Minn. Stat. § 253B.02, subd. 13(a) (Supp. 1997). A person must be found mentally ill by clear and convincing evidence. Minn. Stat. § 253B.09, subd. 1 (Supp. 1997). Our supreme court has defined the harm required for commitment as mentally ill:
The statute clearly requires that the substantial likelihood of physical harm must be demonstrated by an overt failure to obtain necessary food, clothing, shelter, or medical care or by a recent attempt or threat to harm self or others. Therefore, speculation as to whether the person may, in the future, fail to obtain necessary food, clothing or shelter, or medical care or may attempt or threaten to harm self or others is not sufficient to justify civil commitment as a mentally ill person. This is not to say, however, that the person must either come to harm or harm others before commitment as a mentally ill person is justified.
McGaughey, 536 N.W.2d at 623 (citations omitted).

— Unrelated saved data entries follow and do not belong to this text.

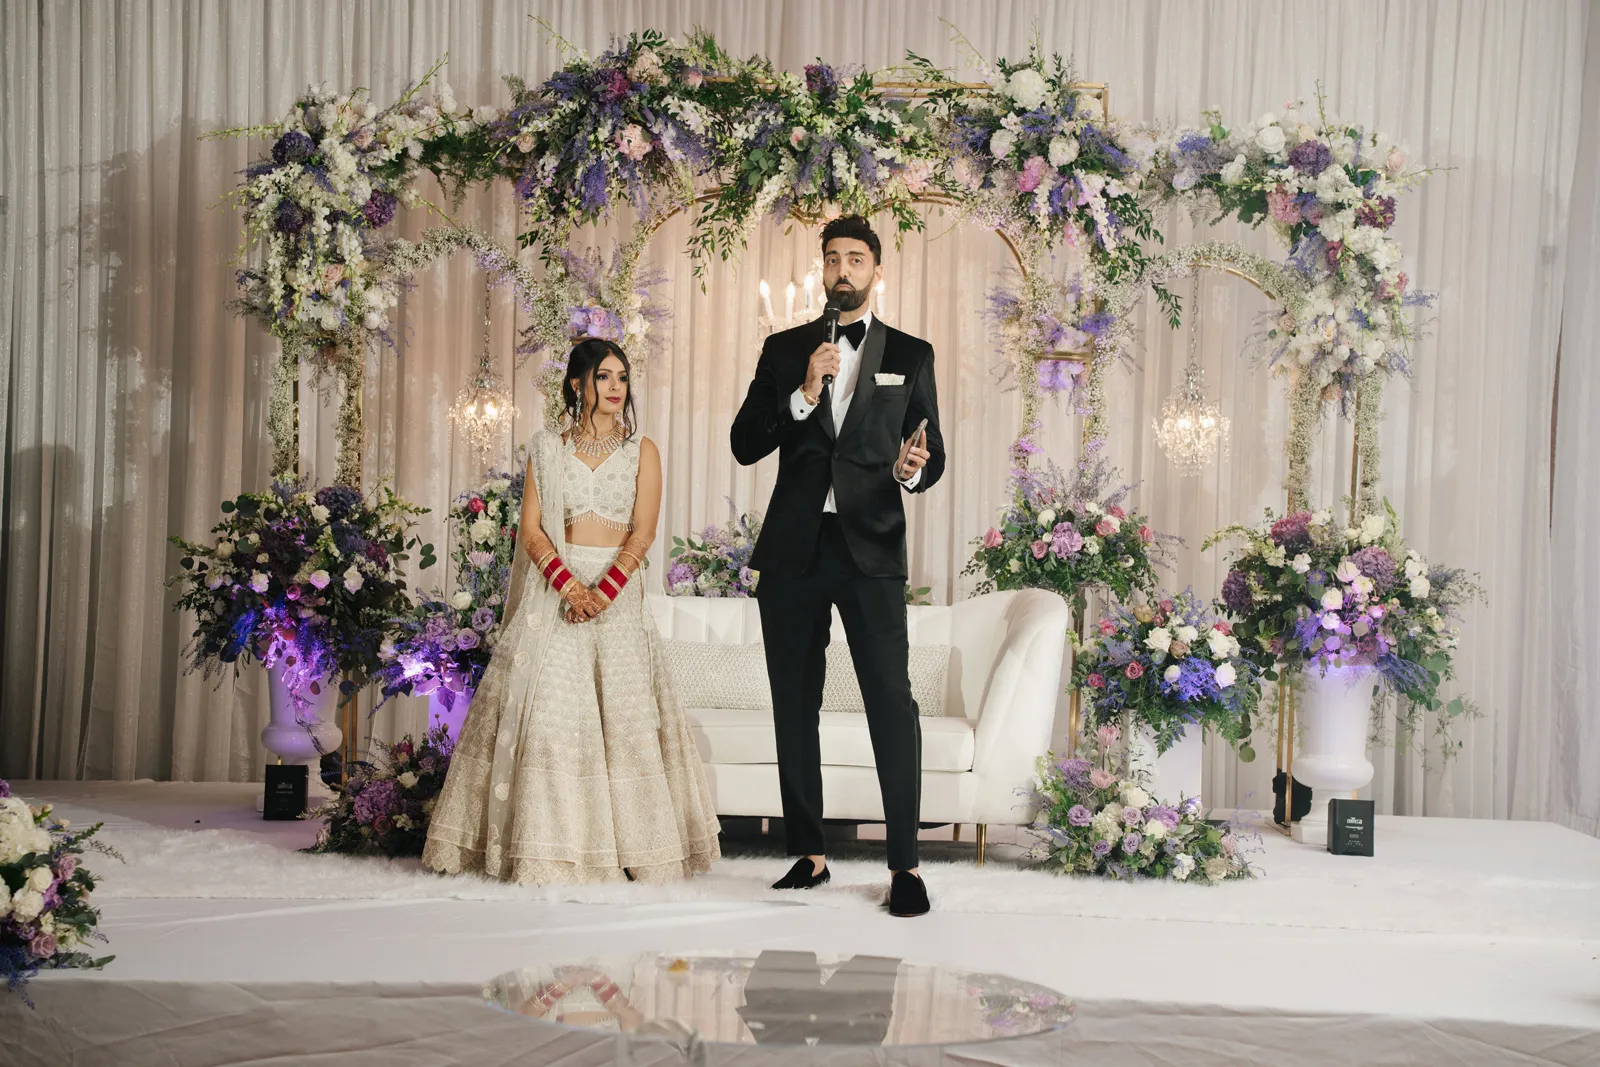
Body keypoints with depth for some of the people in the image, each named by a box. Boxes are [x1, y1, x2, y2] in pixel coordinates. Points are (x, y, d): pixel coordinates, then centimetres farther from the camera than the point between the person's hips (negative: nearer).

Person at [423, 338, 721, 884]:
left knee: (623, 712, -5)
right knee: (549, 708, -8)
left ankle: (630, 843, 0)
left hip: (618, 589, 0)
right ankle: (550, 845, -4)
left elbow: (643, 532, -1)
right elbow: (531, 529, 2)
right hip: (555, 587, 0)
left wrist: (605, 589, -16)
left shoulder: (641, 450, 9)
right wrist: (569, 584, -14)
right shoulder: (548, 449, 10)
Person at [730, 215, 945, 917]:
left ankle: (904, 864, -8)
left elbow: (932, 458, 9)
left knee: (891, 699, -12)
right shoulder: (784, 351, 12)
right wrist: (804, 395, -11)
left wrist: (912, 470, -15)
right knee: (794, 703, 7)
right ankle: (808, 853, 17)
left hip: (869, 549, -2)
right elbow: (745, 444, 3)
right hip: (792, 550, 3)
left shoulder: (911, 355, 10)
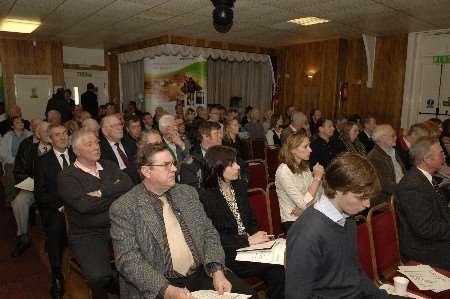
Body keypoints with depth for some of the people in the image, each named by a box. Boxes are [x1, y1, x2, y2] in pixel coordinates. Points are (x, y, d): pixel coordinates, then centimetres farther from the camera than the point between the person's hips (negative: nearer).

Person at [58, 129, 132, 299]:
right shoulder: (67, 177, -1)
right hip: (87, 235, -3)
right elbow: (83, 205, -17)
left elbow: (128, 185, -3)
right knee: (99, 276, -26)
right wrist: (115, 193, -5)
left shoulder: (109, 166, 14)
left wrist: (101, 192, -13)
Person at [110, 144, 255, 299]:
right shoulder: (123, 208, -7)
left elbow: (208, 233, 7)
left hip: (202, 274, 3)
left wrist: (217, 271, -8)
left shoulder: (188, 192, 8)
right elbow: (128, 259, -12)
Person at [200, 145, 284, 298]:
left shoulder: (240, 188, 12)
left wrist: (257, 235, -3)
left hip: (250, 245, 6)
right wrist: (248, 240, -15)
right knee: (276, 271, -23)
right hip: (228, 254, -6)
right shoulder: (206, 197, -10)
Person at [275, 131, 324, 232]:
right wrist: (317, 177, -15)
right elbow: (304, 204, -18)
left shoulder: (304, 167, 10)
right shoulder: (283, 171, -16)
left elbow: (316, 195, 3)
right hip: (293, 222, -7)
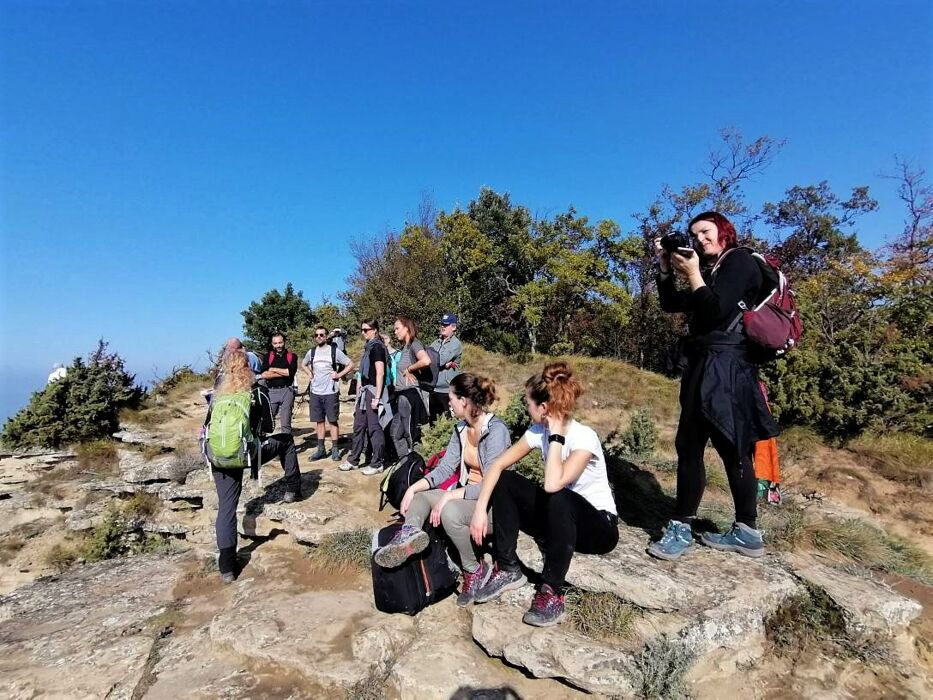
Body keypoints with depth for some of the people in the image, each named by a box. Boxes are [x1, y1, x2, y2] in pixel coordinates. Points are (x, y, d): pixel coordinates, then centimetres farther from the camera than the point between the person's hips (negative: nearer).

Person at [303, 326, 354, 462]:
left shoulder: (334, 350, -4)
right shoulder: (312, 352, 9)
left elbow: (350, 364, -2)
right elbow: (303, 364, 27)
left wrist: (339, 375, -9)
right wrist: (310, 373, 11)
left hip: (331, 392, -4)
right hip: (315, 392, 4)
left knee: (332, 421, 0)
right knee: (319, 421, 9)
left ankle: (335, 449, 8)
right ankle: (321, 449, 16)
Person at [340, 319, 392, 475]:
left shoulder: (377, 346, -10)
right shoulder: (368, 346, 16)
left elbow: (380, 373, -16)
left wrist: (377, 397, -19)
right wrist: (359, 393, 20)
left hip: (373, 391, -9)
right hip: (365, 391, 9)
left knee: (374, 428, -2)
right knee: (359, 426, 14)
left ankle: (377, 464, 7)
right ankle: (353, 461, 25)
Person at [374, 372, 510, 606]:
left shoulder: (496, 430, -20)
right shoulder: (461, 429, 5)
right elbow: (445, 468, 2)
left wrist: (449, 496, -26)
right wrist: (414, 488, -12)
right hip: (465, 495, 8)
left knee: (450, 510, -33)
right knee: (418, 496, -2)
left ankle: (475, 570, -11)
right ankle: (410, 534, -32)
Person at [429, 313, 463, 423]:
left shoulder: (456, 344, -7)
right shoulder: (436, 343, 13)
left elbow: (440, 360, -18)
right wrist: (444, 364, -13)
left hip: (447, 390, -6)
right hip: (433, 388, 6)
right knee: (432, 421, 15)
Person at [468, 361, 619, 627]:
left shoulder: (584, 437, -27)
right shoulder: (538, 431, -8)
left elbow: (552, 484, -41)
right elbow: (497, 465, -8)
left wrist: (556, 433, -32)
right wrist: (480, 508, -19)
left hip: (599, 526, -6)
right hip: (560, 519, 6)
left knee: (559, 499, -38)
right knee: (504, 481, -11)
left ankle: (552, 592, -21)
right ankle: (508, 569, -5)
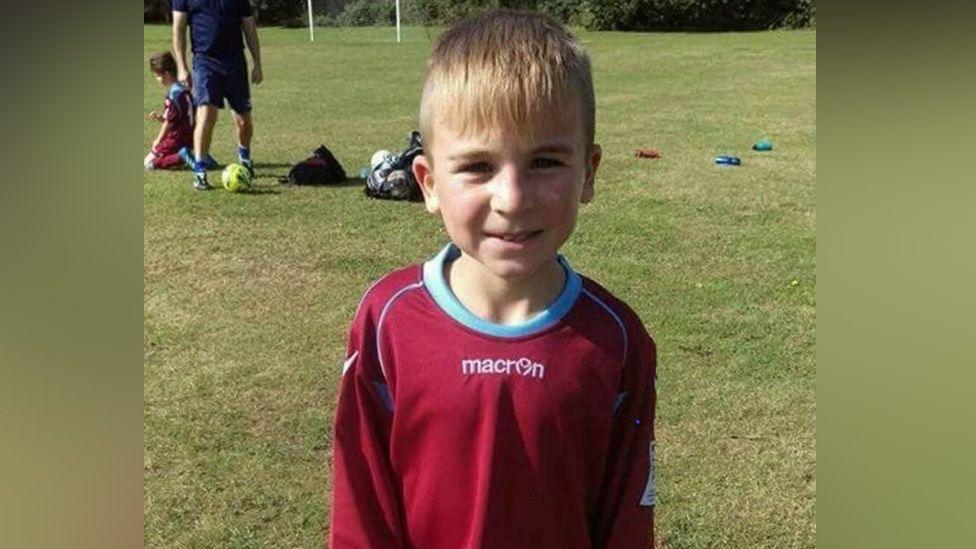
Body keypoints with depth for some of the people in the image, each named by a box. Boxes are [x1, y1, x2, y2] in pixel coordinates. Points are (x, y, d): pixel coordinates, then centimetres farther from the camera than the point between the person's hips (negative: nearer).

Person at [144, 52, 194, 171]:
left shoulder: (172, 94, -16)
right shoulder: (184, 90, 11)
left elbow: (169, 122, -14)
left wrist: (158, 141, -4)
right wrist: (158, 117, 6)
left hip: (176, 138, -9)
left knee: (149, 163, -7)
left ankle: (181, 158, -22)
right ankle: (182, 156, 1)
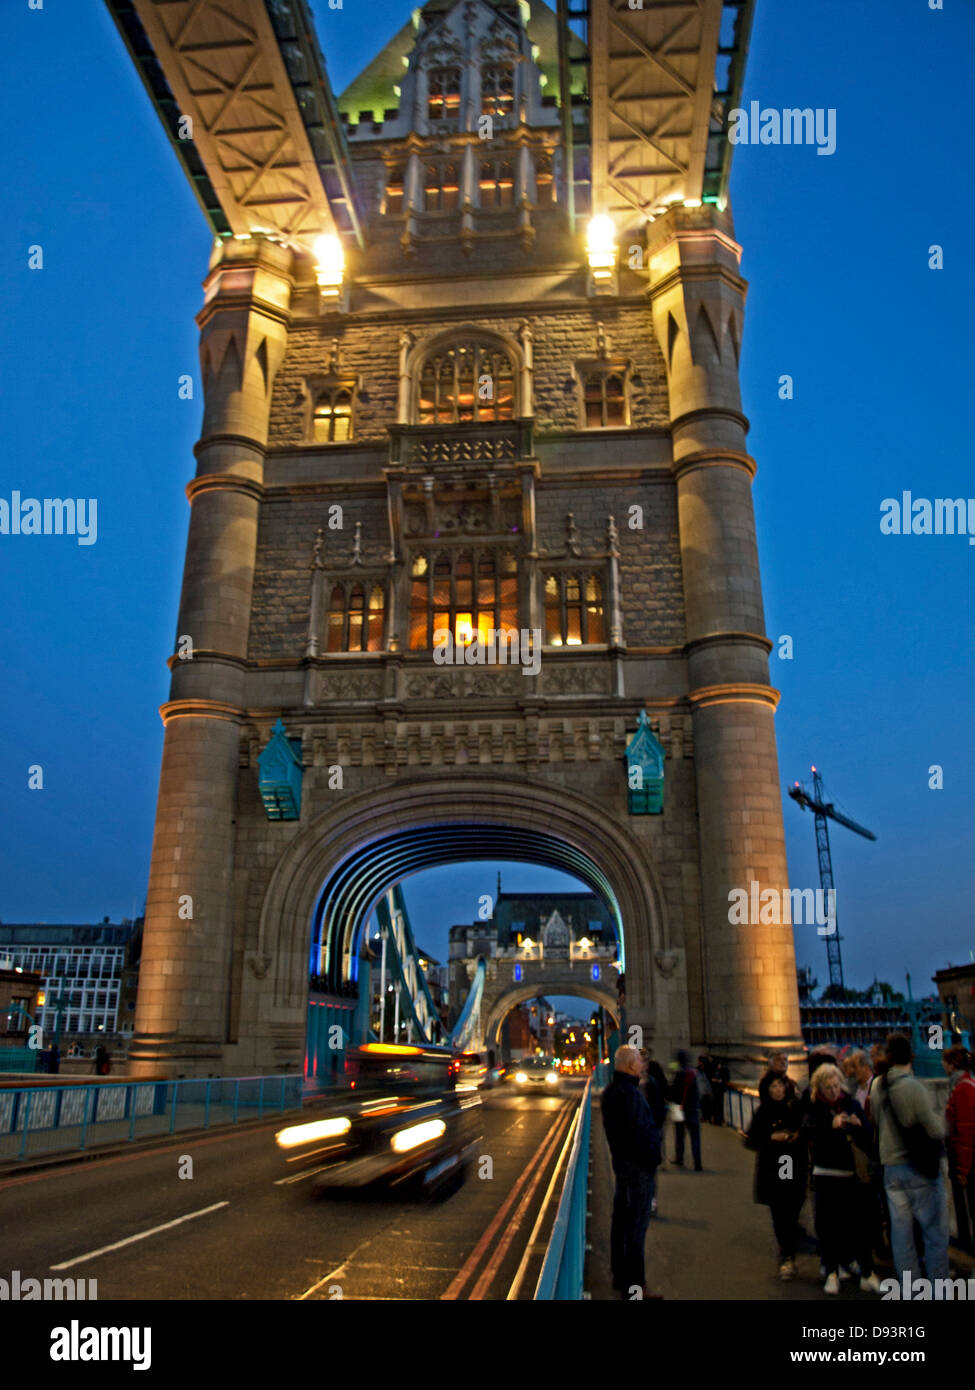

The district court found that Leef was ill with paranoid schizophrenia and engaged in grossly disturbed behavior. The district court noted that Leef posed a substantial likelihood of causing physical harm as demonstrated by the fact that: (1) Leef was highly delusional; (2) she was unable to independently properly provide for her needs and may harm others; (3) she believed that people were out to get her and that many people were impostors; (4) she has no insight into her mental illness and refuses to take prescribed neuroleptic medications; and (5) her basic needs were routinely provided by her brother and sister. The district court also found that Leef's behavior would not improve without neuroleptic medication and that neither her brother nor sister were authorized to administer such medication. Based on these findings, the district court concluded that Leef was mentally ill and committed her to the head of the Anoka Metro Regional Treatment Center.
We conclude the record supports the district court's finding that there is clear and convincing evidence to support Leef's commitment. Leef is unable to provide for her basic needs absent intervention by her co-conservators. After conducting a psychiatric evaluation, two social workers testified that Leef had no insight into her mental illness. Furthermore, Dr. Hoberman, the court-appointed examiner, also acknowledged that the possibility existed that Leef "could exhibit some self-injurious behavior." Leef also acknowledges a lack of cooperation in refusing to take any neuroleptic medication, despite testimony that the use of medication would greatly improve her condition. On this record, we cannot say the district court erred in ordering Leef's commitment. The evidence supports the district court's finding that Leef poses a substantial likelihood of physical harm to herself or others.